Nos diálogos que surgiram em nossas imersões, diversos relatos pessoais relacionados à temática do trabalho espontaneamente surgiram, o que contribuiu para o estreitamento de laços entre a equipe e para a aproximação de cada uma com as personagens que assumiriam. Essas conversas também permitiram uma melhor compreensão das semelhanças e diferenças entre as experiências vividas por cada uma das participantes, ficou muito claro para todas o quanto raça e classe são determinantes na forma como o machismo afeta a vida cotidiana.

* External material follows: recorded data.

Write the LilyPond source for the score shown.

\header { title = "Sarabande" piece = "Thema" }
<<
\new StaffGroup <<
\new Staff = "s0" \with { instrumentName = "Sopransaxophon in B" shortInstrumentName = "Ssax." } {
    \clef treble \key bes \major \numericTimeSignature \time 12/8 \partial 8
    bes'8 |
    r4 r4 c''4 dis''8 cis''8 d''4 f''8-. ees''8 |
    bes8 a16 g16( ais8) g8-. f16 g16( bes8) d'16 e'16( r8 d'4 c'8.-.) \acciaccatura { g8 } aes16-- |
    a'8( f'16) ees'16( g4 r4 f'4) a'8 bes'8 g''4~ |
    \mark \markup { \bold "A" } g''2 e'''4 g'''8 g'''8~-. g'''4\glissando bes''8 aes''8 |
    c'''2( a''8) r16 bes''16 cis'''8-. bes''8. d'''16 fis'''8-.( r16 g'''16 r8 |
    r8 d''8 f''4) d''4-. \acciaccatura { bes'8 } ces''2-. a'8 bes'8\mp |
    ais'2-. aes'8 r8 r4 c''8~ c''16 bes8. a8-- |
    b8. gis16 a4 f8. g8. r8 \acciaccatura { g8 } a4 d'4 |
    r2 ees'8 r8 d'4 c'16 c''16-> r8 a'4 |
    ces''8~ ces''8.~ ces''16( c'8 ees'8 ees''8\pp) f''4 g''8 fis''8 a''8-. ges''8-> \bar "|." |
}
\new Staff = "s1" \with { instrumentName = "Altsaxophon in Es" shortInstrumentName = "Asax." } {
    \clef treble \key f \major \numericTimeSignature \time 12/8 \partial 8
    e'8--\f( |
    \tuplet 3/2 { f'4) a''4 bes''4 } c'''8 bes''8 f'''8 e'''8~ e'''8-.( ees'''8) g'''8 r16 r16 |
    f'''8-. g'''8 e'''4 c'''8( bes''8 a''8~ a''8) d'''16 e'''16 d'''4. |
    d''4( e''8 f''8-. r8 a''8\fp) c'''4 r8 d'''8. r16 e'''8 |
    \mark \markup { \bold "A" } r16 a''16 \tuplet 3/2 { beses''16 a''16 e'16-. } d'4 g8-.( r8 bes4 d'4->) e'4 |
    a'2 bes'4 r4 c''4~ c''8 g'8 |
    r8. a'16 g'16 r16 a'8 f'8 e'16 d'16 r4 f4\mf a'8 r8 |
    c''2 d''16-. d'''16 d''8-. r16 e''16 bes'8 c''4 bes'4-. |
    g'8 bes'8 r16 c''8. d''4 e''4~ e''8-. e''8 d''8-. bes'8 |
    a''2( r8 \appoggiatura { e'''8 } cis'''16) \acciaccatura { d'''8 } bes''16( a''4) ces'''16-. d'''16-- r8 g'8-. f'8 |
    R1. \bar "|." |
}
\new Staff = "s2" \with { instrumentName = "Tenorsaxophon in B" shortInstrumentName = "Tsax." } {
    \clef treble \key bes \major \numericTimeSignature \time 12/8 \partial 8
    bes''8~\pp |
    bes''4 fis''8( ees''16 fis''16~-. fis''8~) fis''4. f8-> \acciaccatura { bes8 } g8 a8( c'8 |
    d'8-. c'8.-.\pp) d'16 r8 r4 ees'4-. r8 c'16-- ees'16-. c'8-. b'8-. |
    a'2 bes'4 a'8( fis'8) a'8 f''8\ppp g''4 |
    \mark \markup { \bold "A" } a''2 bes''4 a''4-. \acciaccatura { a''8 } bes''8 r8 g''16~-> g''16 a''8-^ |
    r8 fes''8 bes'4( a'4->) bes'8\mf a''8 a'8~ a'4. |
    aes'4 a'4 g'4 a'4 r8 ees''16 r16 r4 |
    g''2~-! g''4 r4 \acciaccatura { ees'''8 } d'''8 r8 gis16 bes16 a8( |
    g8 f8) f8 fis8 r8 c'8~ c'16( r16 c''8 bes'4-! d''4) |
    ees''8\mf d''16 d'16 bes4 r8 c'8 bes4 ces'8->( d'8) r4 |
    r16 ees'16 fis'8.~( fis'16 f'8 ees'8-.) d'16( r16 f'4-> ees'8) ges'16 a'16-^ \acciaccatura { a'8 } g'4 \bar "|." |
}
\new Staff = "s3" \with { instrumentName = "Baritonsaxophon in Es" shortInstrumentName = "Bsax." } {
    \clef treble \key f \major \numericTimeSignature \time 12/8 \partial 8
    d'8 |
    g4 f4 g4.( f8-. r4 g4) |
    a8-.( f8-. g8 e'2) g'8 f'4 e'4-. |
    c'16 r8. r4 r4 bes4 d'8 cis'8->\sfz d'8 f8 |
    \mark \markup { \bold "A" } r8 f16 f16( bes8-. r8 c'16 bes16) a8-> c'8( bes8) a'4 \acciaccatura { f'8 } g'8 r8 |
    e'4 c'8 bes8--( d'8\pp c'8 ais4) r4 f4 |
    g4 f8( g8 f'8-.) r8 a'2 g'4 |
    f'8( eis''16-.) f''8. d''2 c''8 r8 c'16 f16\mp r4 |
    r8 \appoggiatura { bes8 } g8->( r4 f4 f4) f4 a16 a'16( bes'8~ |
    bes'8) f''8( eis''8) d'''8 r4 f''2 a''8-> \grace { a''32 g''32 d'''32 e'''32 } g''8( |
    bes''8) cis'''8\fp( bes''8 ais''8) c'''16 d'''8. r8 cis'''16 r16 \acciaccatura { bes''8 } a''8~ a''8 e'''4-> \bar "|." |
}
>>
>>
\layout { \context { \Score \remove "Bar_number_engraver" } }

Duas falas em especial me chamaram atenção: “Na verdade eu não era obrigada a fazer isso”, a partir de um relato sobre tarefas domésticas, e “Acho que entendi porque eu participei das vídeo-conferências e minha gerente não”, dentro de

um diálogo sobre interseccionalidade de gênero e raça. Acredito que essas duas colocações, conclusões alcançadas dentro de nossos encontros, ilustram bem o aprendizado possibilitado pelos nossos diálogos. Enquanto propositora do projeto, esse compartilhamento e aprendizagem entre mulheres já me satisfez muito, antes mesmo do trabalho ser finalizado.

Ao entrar em contato com o espectador, Noxaí quer instigar o pensamento. Que comunidade é essa? Quem são essas mulheres? Isso existe mesmo? Se não existe, o que significa? Noxaí justapõe o real e o imaginário de forma complementar, com o propósito de aprofundar reflexões a respeito da construção do papel desempenhado pela mulher e as dificuldades que ela encontra vivendo nessa sociedade que a sobrecarrega. A ideia é que o observador ou observadora indague-se sobre sua responsabilidade nessa construção social e sobre suas atitudes a fim de tornar a sociedade mais igualitária. Que o olhar provoque uma reflexão individual perante as imagens apresentadas. E assim, seja esse projeto um fomento à discussão do tema abordado.

Referências

BEAUVIOR, Simone de. O segundo sexo 2 — A experiência vivida. 2. ed. Rio de Janeiro: Nova Fronteira, 1949.